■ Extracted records
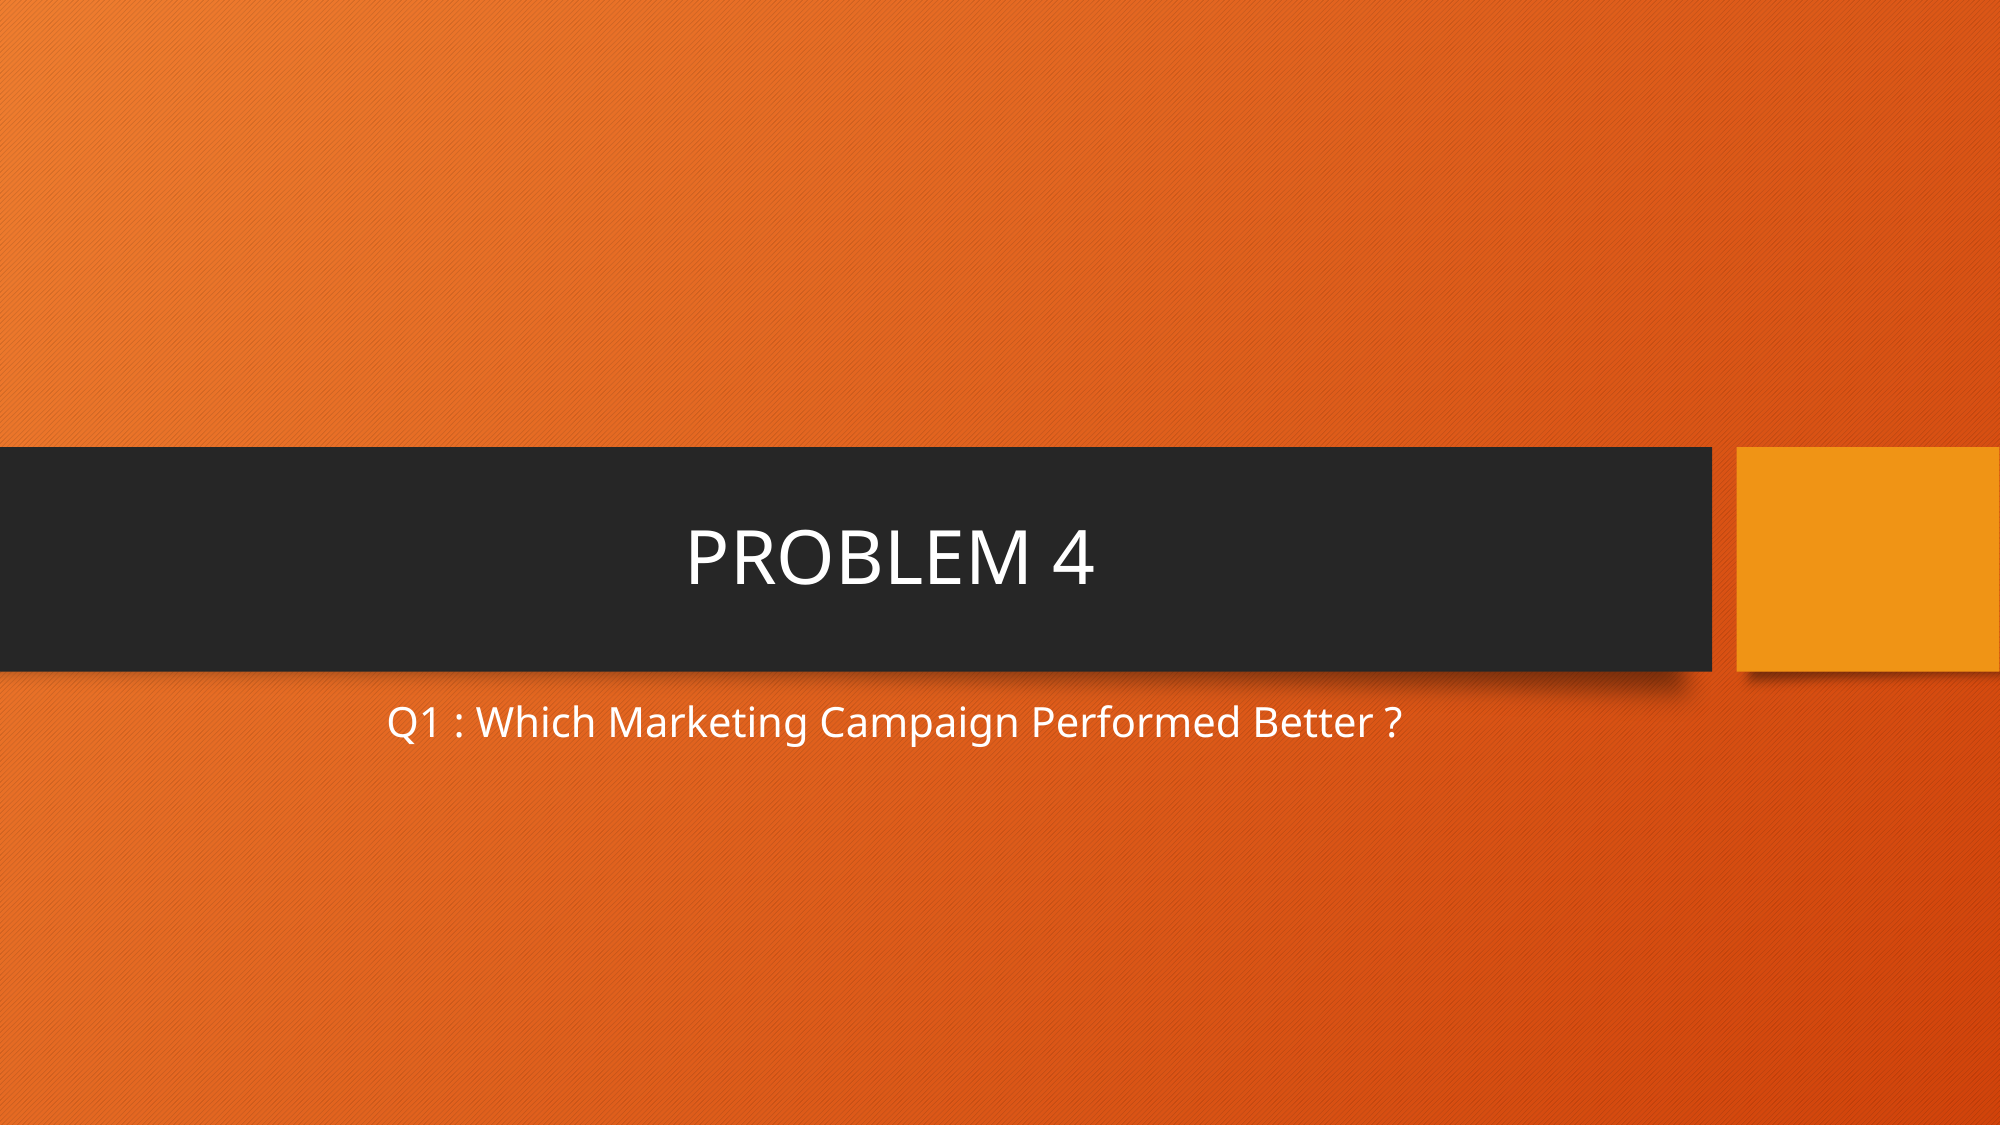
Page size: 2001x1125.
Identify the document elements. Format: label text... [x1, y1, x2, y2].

title PROBLEM 4 [111, 470, 1689, 650]
list Q1 : Which Marketing Campaign Performed Better ? [111, 694, 1689, 974]
picture [0, 672, 1713, 724]
picture [1736, 672, 2000, 695]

■ Brief
What is needed is an exact copy of every record above, minus the images.

■ Answer box
Page size: 2001x1125.
Identify the document elements. Format: label text... [x1, y1, x2, y2].

title PROBLEM 4 [111, 470, 1689, 650]
list Q1 : Which Marketing Campaign Performed Better ? [111, 694, 1689, 974]
picture [0, 672, 1713, 724]
picture [1736, 672, 2000, 695]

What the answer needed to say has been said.